Although the space silicon landscape is on the verge of significant change, the logic design side of the picture still poses significant challenges for engineers. Mitigation techniques are required for memory, registers, core logic, and I/O for designs required to operate reliably in radiation-intensive environments. Melanie Berg, Chief Staff Electrical Engineer at NASA’s Goddard/Muniz Space Flight Center, points out that no mitigation technique is fool-proof. “People will throw in a technique like TMR and claim that their design is ‘immune’ to radiation effects,” observes Berg, “but what happens if an SET [single event transient] hits right at a clock edge?” Every mitigation technique has holes that make it vulnerable to some kind of event. The key is to understand the benefits and vulnerabilities associated with the techniques you choose, and to weight the risks associated with those vulnerabilities.
Some techniques may actually result in a net loss of reliability. “You hear that binary-encoded state machines are more reliable,” continues Berg, “but the reliability increase from the smaller number of state bits is offset by worse behavior in the event of an upset. In a binary-encoded state machine, the majority of the states are used, so a single bit upset is more likely to land you in an unexpected valid state instead of an [error-trapping] invalid one.” By creating a state machine that doesn’t trap a radiation-induced error, you risk having your design jump into unpredictable and potentially unsafe states, particularly when there is a hierarchy of interdependent state machines. “I personally prefer one-hot,” Berg concludes. “Although it uses a few more bits for the state variable, in most reasonable sized state machines this is insignificant. The benefit is that you can parity check the state register and know when you’ve encountered an error, then send your system into error-recovery mode.”
Analysis and characterization of the effectiveness of various mitigation strategies, both in logic design and in semiconductor process, is a complex business. Test designs in silicon have to be operated at speed in artificially accelerated radiation environments. Errors have to be detected, and enough data must be collected to allow subsequent analysis of failure mechanisms. Ultimately, such analysis will lead to proven recipes for design success, but today high-reliability design is still a somewhat black art, practiced and studied by specialists like Berg and her colleagues at NASA.
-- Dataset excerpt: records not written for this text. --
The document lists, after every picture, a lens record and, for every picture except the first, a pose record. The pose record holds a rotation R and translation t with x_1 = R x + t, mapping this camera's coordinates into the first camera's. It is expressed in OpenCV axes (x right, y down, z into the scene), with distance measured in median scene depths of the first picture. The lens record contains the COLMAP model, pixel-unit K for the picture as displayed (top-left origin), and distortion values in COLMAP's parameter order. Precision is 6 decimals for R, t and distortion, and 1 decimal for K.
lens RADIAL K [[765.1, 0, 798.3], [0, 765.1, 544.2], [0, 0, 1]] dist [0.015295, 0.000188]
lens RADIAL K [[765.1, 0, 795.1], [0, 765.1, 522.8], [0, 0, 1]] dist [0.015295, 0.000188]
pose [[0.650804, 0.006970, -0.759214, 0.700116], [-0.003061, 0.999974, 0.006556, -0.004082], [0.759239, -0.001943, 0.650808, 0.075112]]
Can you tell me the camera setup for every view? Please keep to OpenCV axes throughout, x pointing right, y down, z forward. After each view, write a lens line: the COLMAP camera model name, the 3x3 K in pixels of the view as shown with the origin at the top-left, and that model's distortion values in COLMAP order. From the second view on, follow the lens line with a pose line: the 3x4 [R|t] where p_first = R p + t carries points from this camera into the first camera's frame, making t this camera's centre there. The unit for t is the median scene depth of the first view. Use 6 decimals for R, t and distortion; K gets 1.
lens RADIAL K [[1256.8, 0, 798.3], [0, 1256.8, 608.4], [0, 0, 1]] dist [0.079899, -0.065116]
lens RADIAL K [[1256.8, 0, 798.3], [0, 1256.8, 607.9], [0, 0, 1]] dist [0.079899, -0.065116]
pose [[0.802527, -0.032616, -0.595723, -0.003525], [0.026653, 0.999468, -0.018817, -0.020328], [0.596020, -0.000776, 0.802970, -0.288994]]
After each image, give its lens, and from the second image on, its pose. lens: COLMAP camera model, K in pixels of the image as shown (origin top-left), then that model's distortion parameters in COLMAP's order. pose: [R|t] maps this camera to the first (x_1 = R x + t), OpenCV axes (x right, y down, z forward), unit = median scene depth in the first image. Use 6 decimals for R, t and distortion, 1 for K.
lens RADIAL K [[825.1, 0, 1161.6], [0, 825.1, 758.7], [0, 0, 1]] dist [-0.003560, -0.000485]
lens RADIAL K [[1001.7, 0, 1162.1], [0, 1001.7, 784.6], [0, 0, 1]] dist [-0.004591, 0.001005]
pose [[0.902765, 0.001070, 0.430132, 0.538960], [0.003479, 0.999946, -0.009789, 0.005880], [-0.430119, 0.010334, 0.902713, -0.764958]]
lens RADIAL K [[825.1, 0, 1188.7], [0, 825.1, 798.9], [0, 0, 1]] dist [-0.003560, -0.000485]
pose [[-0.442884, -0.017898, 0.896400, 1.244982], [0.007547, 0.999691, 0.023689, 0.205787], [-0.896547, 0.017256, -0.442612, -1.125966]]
An improved understanding of proper high-reliability design techniques, combined with advances in underlying silicon technology, promises to bring capabilities previously available only to commercial logic designers to the space domain. More capable and reliable spacecraft with lower design and construction costs will likely be the result. At the same time, ground-based design can benefit from the lessons learned in space to manage the complexity and increased vulnerability of future semiconductor processes. High reliability, while essential in space design, should be a priority in all of our engineering efforts.